In un mondo sempre più interconnesso, la soggettività individuale e collettiva, a lungo legata al concetto di territorio, non è più rapportabile alla dimensione territoriale. La glocalizzazione ha generato una fortissima mobilità di persone, idee e merci e ha modificato profondamente l’idea di cittadinanza e di appartenenza. Oggi, assume crescente importanza il valore e il vantaggio della relazione.
Dalle diverse forme di mobilità e dalla caduta del concetto di confine, sono nati nuovi “popoli glocali”, gruppi di persone che si aggregano in rete e che hanno cominciato a immaginare e sentire le cose in comune, avendo per la prima volta l’opportunità di conoscere e di scegliere possibilità esistenziali e modelli di vita differenti e praticati da altri e altrove. Non più popoli nazionali, ma nuovi popoli glocali, risultato di appartenenze plurime.

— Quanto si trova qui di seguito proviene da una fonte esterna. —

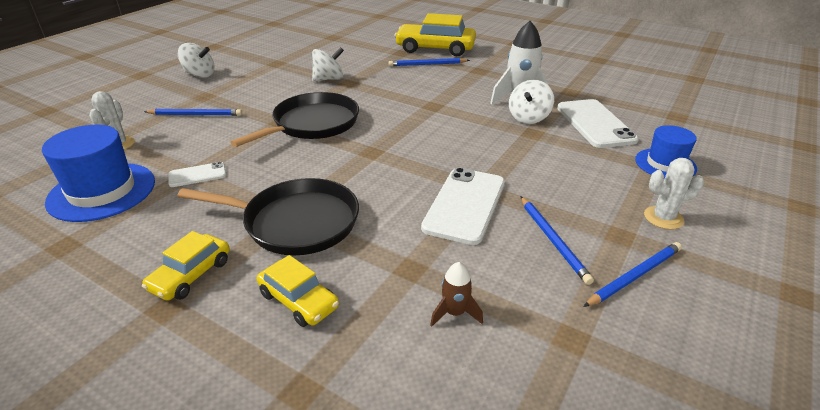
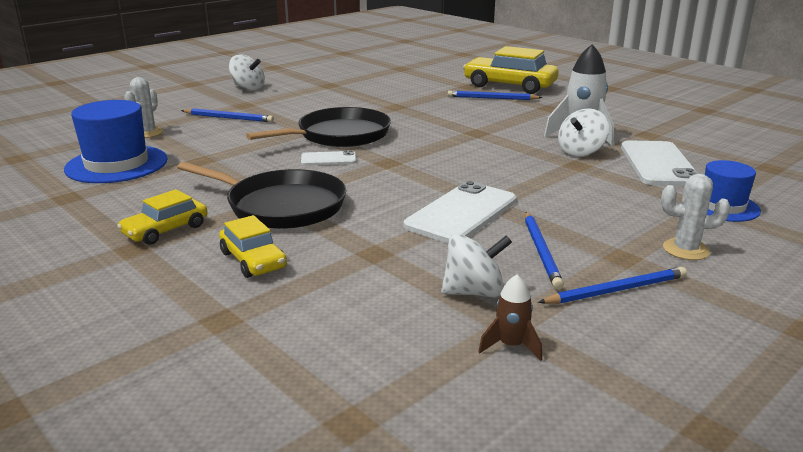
camera: 15 degrees right, 10 degrees down
white phone [168,162,226,187] -> white phone moved to [301,151,356,165]
white spinning top [312,47,344,81] -> white spinning top moved to [441,234,512,298]
brown rocket [430,262,483,326] -> brown rocket moved to [478,274,542,361]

Sono quelle che sono state definite da Arjun Appadurai comunità “di sentimento”, la cui identità non è tanto o soltanto etnica, linguistica o politico-istituzionale, quanto piuttosto culturale e valoriale, e al tempo stesso comunità “di pratica” o “di funzione”, aggregazioni che si sono costituite appunto intorno all’esercizio di pratiche comuni.
Sempre di più, noi crediamo, questi “popoli” glocal si stanno organizzando secondo logiche di civilizzazione, intendendo con questo termine aggregazioni antropologico-culturali che, mantenendo salda la propria identità, sono in grado di diffondere – con una più o meno marcata capacità di successo, a seconda delle condizioni – aspetti di una cultura anche nelle altre.
Le riflessioni di Globus et Locus sui popoli glocal si ricollegano al pensiero dei grandi teorici della post-modernità glocal (Z. Bauman, U. Beck, M. Castells) e approdano alle elaborazioni sull’identità del Premio Nobel Amartya Sen che nel suo libro Identità e violenza, propone di riconoscere che le identità nel mondo globalizzato sono plurime e che oggi chiunque può essere arricchito da una serie di pluriappartenenze, a condizione che le accetti come proprie.
“Italici di tutto il mondo, uniamoci!”
Il Progetto Italici si colloca nell'ambito del lavoro di Globus et Locus sui nuovi popoli e sulle grandi comunità globali nati nell'epoca della glocalizzazione, che sempre di più, secondo noi, si stanno organizzando per civilizzazioni.
Gli italici non sono tanto i cittadini italiani in Italia e fuori d’Italia, ma anche e soprattutto i discendenti degli italiani, gli italofoni e gli italofili: una comunità globale stimata attorno ai 250 milioni di persone nel mondo, alle quali la globalizzazione conferisce significati e potenzialità nuove e sono ora chiamati a dare un senso alla loro aggregazione.